From such early classics as “Speaking Parts” and “The Adjuster” through his 1997 masterpiece “The Sweet Hereafter” and more obviously pulpy projects like “Where the Truth Lies” and “Devil's Knot,” Egoyan has always been fascinated by the psychic weight of accumulated time, the elusiveness of justice, and the unreliability of memory. He often fractures his movies into narrative mosaics, flashing back and forth through time and into and out of subjective mental states, so that past and present seem to be occurring on top of each other and we don’t always know what we’re looking at or what it means.
He keeps the structural gamesmanship to a minimum in “Remember,” embodying most of the story’s instability in Plummer’s performance. Is this the right strategy for a tale of pain, revenge and elusive truth, though? Perhaps not. The movie is not pulpy or emotional enough to work as a character study, nor clever and mysterious enough to succeed as a formal puzzle or a grand statement.

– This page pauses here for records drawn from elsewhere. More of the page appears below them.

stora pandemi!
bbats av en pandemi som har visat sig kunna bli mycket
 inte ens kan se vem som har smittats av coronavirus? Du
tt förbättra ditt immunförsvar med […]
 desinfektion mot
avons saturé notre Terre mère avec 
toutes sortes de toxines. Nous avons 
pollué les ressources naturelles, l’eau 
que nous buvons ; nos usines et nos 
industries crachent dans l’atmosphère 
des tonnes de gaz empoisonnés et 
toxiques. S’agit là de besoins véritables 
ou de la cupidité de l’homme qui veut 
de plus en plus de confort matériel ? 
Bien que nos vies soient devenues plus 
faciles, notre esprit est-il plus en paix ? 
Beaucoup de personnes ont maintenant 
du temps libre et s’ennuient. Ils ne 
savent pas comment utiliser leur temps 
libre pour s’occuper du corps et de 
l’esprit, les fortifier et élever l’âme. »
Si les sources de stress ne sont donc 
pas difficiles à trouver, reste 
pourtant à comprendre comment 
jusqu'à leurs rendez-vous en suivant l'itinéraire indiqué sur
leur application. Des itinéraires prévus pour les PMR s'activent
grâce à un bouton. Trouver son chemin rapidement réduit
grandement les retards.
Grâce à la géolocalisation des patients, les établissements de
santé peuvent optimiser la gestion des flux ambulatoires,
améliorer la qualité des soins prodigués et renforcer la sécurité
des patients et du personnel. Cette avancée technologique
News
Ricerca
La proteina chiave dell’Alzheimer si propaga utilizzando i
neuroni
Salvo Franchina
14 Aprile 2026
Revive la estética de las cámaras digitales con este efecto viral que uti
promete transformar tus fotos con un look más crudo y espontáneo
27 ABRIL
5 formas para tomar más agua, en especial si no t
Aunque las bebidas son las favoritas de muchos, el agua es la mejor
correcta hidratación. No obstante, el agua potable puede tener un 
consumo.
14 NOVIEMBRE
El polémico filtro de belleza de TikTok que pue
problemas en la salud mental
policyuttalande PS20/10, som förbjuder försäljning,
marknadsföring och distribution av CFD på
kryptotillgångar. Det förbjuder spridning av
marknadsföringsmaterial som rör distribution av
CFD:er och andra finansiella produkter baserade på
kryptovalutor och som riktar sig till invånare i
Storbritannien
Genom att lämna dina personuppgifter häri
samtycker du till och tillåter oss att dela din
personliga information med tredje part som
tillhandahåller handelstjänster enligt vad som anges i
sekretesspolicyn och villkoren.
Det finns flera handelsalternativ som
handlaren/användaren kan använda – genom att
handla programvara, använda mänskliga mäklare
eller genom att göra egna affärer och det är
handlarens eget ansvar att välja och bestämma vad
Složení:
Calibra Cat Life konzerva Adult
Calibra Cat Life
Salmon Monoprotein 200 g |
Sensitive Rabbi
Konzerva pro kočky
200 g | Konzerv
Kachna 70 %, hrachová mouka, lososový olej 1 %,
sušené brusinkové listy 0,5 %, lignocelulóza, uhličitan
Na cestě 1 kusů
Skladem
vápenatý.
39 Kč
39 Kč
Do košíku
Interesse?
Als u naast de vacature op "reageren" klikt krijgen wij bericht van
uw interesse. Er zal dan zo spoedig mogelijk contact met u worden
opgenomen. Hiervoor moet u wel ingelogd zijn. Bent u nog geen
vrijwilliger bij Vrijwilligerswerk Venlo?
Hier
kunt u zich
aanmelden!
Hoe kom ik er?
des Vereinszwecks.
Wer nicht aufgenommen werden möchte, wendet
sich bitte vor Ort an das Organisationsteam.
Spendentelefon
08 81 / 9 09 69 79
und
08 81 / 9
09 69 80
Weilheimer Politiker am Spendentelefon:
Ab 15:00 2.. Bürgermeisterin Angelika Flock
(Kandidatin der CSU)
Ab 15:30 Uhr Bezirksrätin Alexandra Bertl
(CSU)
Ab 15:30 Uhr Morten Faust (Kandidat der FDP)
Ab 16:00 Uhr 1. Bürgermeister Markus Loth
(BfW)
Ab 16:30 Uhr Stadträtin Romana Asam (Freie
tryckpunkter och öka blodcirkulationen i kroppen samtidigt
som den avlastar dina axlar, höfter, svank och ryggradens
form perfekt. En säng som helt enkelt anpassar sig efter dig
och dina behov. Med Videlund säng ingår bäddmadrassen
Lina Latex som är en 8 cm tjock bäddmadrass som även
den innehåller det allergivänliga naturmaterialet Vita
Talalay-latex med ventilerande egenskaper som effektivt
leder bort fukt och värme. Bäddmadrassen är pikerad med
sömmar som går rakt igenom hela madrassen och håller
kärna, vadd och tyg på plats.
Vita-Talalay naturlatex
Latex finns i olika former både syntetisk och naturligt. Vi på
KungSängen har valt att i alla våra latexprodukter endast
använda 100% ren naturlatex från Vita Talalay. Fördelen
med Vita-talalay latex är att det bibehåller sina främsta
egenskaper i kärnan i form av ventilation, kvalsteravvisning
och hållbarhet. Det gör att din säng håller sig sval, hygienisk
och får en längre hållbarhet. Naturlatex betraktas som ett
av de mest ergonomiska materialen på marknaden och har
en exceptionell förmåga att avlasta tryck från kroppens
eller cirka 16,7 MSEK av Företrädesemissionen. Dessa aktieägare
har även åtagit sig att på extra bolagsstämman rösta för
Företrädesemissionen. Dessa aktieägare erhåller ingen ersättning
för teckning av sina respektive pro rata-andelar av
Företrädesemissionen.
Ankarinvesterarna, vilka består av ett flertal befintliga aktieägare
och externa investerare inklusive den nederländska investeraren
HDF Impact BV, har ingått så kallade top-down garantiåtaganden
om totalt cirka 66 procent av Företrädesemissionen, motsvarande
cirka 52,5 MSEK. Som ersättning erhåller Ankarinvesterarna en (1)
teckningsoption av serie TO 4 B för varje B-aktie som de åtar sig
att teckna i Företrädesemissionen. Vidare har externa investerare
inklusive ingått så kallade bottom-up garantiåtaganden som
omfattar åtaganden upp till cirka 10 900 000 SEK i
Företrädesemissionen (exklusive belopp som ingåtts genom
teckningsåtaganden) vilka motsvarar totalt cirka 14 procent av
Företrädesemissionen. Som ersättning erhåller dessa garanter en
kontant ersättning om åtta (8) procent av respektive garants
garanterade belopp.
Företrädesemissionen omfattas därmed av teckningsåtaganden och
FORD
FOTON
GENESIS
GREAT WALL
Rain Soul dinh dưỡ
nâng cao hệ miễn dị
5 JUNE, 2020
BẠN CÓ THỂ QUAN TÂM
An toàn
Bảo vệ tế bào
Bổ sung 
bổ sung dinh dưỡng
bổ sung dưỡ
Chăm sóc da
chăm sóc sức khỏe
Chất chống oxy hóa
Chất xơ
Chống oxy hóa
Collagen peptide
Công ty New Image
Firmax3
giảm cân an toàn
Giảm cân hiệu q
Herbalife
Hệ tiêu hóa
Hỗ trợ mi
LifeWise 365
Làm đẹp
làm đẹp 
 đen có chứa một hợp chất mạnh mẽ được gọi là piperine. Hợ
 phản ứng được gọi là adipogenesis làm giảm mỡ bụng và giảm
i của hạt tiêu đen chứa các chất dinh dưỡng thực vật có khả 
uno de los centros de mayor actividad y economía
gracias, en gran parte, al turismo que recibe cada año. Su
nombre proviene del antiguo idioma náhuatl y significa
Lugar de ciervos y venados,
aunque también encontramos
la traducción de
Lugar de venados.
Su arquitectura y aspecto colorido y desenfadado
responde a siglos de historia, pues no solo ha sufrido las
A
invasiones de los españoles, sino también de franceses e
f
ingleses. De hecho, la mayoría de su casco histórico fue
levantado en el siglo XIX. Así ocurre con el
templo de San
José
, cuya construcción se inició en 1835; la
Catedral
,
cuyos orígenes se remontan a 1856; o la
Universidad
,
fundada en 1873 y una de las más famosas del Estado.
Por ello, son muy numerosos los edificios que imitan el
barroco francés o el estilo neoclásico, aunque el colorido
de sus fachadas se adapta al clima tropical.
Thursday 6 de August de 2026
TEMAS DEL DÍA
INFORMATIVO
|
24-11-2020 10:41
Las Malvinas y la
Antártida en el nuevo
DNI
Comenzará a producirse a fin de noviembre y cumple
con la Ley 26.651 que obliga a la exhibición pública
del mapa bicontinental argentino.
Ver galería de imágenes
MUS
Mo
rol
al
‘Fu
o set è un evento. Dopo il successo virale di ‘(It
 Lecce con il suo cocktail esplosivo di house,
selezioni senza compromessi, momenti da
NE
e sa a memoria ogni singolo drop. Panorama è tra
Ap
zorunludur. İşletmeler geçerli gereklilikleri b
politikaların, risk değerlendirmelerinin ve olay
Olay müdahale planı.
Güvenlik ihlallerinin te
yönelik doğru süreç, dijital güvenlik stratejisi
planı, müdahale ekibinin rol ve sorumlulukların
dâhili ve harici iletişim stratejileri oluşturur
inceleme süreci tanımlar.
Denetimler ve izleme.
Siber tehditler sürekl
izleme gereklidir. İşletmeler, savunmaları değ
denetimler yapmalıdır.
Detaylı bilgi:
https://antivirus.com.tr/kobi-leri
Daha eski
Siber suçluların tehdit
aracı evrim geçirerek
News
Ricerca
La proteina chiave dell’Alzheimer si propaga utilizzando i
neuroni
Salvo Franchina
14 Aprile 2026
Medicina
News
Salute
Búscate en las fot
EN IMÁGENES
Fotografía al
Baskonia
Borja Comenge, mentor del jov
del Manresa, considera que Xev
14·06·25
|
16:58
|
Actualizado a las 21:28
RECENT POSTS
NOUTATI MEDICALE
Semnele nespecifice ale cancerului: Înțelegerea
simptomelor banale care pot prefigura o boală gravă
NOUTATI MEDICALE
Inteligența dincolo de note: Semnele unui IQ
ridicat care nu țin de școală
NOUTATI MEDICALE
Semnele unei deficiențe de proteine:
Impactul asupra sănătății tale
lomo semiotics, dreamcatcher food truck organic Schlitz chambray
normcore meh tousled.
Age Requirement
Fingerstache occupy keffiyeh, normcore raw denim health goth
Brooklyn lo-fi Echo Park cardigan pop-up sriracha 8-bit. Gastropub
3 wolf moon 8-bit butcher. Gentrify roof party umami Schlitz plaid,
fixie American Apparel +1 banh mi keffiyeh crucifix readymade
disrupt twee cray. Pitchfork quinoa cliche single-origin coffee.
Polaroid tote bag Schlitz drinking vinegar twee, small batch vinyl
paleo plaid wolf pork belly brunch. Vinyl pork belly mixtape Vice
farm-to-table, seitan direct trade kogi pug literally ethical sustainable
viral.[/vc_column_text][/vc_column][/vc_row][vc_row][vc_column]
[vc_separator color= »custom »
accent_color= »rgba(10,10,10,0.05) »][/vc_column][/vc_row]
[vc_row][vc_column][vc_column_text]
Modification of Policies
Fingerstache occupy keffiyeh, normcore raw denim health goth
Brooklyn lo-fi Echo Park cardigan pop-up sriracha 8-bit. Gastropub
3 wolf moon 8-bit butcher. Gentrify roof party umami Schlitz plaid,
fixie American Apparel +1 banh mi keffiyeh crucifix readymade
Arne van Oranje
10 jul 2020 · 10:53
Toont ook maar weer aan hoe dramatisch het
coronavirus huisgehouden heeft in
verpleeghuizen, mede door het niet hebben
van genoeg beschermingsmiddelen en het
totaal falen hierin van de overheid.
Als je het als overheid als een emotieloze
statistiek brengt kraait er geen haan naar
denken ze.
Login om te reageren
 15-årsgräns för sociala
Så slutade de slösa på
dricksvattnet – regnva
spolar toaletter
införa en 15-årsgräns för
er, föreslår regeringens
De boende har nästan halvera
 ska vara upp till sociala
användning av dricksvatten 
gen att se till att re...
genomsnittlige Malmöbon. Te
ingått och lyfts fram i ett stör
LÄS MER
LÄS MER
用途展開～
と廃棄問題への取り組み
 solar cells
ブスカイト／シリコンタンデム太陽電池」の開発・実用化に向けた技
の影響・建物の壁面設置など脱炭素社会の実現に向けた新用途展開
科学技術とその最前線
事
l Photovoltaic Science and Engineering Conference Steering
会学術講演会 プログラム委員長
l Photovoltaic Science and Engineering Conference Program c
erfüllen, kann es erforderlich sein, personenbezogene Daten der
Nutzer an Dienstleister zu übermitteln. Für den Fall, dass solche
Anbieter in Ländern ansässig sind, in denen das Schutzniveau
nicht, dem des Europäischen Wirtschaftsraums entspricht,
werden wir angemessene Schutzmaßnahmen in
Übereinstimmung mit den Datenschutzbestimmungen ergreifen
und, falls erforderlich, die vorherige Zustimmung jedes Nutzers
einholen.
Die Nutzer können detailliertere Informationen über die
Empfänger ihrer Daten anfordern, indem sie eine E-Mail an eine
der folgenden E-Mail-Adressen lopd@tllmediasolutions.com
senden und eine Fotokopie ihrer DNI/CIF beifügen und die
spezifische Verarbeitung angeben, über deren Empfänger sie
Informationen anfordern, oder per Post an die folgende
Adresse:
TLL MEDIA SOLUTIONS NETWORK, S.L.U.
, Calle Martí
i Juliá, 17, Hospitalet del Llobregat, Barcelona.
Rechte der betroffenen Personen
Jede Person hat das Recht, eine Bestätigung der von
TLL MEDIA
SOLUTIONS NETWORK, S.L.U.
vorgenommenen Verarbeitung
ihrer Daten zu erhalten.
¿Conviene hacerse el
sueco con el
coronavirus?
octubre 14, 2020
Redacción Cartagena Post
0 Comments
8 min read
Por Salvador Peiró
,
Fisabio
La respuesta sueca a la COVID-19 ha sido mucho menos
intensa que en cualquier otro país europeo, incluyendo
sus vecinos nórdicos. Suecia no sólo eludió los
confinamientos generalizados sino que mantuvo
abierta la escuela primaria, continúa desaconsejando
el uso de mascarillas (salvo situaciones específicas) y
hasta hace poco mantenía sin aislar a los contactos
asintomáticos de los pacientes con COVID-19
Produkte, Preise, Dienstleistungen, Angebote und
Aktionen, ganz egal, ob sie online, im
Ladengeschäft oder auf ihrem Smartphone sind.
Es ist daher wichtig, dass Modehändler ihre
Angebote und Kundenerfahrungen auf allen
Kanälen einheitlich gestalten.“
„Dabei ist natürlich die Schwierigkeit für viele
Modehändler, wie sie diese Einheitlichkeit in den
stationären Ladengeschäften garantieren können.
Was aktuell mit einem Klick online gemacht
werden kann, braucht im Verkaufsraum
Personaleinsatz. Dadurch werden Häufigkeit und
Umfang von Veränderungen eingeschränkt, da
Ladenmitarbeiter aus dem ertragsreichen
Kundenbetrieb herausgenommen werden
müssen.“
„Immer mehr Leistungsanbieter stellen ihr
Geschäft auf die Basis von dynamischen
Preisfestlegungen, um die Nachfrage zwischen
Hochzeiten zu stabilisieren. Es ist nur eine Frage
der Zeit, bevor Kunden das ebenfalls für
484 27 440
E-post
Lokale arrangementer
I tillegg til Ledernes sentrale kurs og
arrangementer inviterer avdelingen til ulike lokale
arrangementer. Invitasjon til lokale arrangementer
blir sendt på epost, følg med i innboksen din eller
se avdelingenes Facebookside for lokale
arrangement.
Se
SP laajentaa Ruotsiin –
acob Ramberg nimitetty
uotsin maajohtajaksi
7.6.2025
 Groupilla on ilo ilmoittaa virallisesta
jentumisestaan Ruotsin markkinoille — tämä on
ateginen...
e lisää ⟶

Plummer is a focused and detail-oriented actor, and he seems to be giving the movie what it wants: a numbed, aloof, recessive performance that we can project our assumptions and anxieties onto. But considering the emotional power of what Guttman has been through, there are moments when we want more from the character and the film. Egoyan’s refusal to give them to us feels like a default art film strategy, mean to make us think there’s a lot of nuance and complexity in what is ultimately the story of a probably-demented old man who was implanted with dark thoughts and is now wandering about with murderous intent because he can’t figure out what else to do with himself.
There’s a terrific black comedy buried somewhere in this movie’s morose, golden-hued moodiness, but neither the filmmaker nor his cast seem to have much interest in teasing it out. Instead what we get is sincere but glum and evasive, and a bit thin overall. Whether Guttman is bonding with a cute little boy on the train, buying a gun from a pawnshop owner who seems curiously uninterested in Zev’s mental frailty and lack of firearms training, looking on as a security guard who’s discovered the gun during a routine search compliments his choice of weapon rather than arresting him, or engaging in an unnerving verbal dance with the son of a possible Kurlander (Dean Norris of “Breaking Bad”), “Remember” doesn’t give us much to latch onto.
In time, the Slipperiness of Truth routine starts to feel less like a statement than an abdication of a storyteller’s basic responsibilities to the audience, as well as evidence of the film trying to distance itself from any possibility of turning into a Holocaust-themed elder care version of “Death Wish“—a lurid notion that might’ve at least had a disreputable kick. Egoyan has a long history of delivering socko endings that retroactively make the entire story seem to snap into place and add up to more than the sum of its parts, and this movie is no exception. But it’s still not enough to keep you from wondering why “Remember” felt the need to tell this particular story, and what, if anything, it meant to say in telling it.